First impressions are everything.

If you are running a business (real estate investing, real estate agency, brokerage, etc) and you are using AOL, Gmail, Hotmail, Yahoo Mail, Comcast, RoadRunner, SBC Global or any other “consumer” or “free” email account to communicate, you are broadcasting to the world that you are a novice, and you’re running your business out of your garage.

Using a free email account for business communication is like wearing shorts, stinking, and showing up late to a business meeting – it says I don’t care enough about my image to spend 30 minutes and a few dollars fixing myself up to be presentable.

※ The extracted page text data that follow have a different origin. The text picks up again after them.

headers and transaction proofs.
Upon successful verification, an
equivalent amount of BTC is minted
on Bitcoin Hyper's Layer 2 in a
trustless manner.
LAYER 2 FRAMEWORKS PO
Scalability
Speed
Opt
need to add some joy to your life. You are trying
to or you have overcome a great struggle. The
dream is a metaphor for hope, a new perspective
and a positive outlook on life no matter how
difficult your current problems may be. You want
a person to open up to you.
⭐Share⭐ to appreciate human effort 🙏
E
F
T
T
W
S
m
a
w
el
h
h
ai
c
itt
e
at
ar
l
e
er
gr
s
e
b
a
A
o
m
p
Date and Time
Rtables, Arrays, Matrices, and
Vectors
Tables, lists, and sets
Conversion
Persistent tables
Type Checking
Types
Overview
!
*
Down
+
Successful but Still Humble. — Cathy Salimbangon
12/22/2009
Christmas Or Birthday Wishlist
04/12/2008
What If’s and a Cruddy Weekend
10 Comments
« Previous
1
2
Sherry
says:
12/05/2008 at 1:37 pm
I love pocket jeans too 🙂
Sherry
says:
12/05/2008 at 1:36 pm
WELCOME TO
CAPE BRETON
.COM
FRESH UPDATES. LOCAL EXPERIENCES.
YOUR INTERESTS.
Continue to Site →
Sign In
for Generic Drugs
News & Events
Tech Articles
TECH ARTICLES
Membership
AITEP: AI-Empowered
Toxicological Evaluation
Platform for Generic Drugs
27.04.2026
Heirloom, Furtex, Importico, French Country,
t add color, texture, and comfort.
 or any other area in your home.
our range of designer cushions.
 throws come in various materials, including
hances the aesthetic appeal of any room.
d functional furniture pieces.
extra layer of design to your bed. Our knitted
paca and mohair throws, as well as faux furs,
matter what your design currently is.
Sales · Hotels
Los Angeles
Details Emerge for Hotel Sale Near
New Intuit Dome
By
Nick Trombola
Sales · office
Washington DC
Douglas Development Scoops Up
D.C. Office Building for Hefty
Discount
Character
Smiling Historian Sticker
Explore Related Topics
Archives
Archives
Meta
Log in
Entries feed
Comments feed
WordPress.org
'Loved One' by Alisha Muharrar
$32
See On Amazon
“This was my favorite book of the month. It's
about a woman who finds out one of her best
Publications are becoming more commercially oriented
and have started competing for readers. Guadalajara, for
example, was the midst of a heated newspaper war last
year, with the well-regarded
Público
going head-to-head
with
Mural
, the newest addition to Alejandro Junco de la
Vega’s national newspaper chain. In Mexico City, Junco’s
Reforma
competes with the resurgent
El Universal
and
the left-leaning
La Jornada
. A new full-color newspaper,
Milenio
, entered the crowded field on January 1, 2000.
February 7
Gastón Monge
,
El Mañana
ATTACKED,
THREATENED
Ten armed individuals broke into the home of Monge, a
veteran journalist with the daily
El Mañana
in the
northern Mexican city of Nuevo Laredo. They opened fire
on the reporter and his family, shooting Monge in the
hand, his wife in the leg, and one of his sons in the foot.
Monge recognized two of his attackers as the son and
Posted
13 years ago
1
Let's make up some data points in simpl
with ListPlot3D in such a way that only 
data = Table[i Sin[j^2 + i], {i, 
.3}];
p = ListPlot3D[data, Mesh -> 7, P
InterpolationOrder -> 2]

Here is how to upgrade your image and never again lose business because of your email account:

Step 1: Register a Domain Name.  You may already have a web site, if so use that domain.  If not, domains are $7 per year.

Step 2: Register for Google Apps.  Google will provide you with up to 50 email accounts at your domain name (yourname@yourdomain.com) along with document management and a host of other services – all for free.  You can check your email via the web, iPhone, Outlook, Blackberry or just about any other device.

Step 3: Configure your domain to send email through Google Apps.  Once you have a Google account setup, you can view instructions for how to do this for various domain registrars (Godaddy, Network Solutions, etc)

Step 4: Set your AOL/Gmail/Hotmail/Yahoo/etc account to forward ALL incoming mail to your new yourname@yourdomain.com email account hosted by Google.

Step 5: Never, ever again tell the world you don’t know what you are doing by handing out an email address that isn’t professional.  You won’t miss out on any email from people that have your old account because of the forwarding – but from this day forth only give out your professional email address when in a professional setting.

The entire cost of fixing this glaring hole in your image is the yearly cost of a domain name – about $7.  Sound too technical?  Your local neighborhood 13 year old would be happy to to help for a 6 pack of Coke!